**What you need to do**: The number of lines below holding the string "Indukční" is the only answer wanted.

Entries taken from a collection:

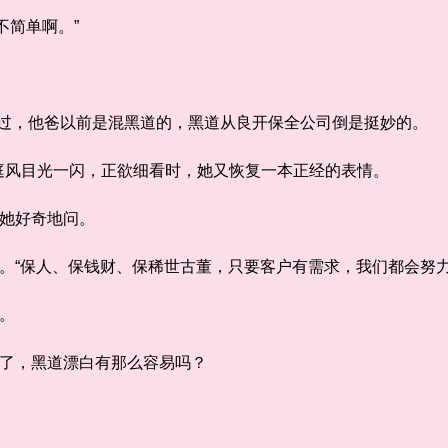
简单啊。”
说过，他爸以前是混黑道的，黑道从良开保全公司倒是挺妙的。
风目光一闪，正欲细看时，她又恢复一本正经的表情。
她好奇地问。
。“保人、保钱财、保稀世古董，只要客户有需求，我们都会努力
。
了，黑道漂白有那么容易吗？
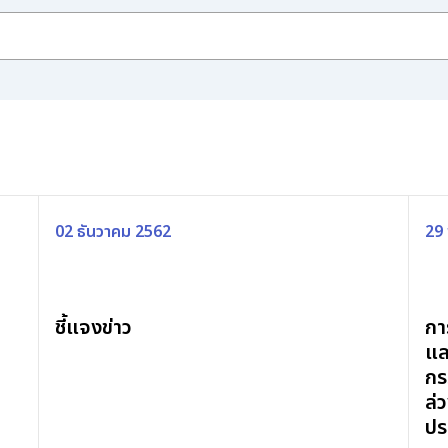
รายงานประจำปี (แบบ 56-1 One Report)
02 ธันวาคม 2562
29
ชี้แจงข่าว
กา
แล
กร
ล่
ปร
* * *
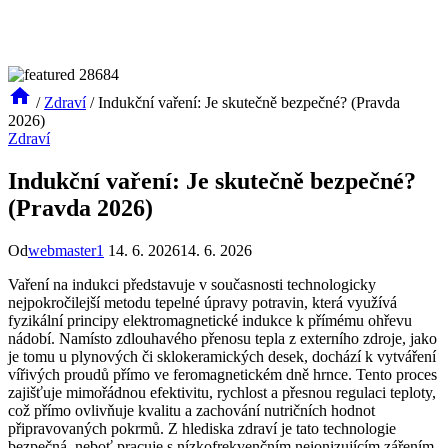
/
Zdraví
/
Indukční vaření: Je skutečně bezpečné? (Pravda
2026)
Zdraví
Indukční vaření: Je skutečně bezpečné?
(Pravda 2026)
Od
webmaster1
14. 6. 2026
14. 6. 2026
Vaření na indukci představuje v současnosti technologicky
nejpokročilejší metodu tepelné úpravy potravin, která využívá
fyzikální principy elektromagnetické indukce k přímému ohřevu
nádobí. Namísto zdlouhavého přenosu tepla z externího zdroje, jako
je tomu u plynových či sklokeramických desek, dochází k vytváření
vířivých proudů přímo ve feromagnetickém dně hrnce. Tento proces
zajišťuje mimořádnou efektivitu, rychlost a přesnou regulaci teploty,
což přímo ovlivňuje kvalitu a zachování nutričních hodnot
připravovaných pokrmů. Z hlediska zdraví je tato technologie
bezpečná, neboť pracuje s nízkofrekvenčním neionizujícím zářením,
...
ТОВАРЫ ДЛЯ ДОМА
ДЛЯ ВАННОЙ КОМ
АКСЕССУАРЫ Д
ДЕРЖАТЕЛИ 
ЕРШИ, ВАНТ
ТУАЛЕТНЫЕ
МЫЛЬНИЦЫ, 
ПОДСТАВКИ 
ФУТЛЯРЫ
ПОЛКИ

**Answer to the problem**: 2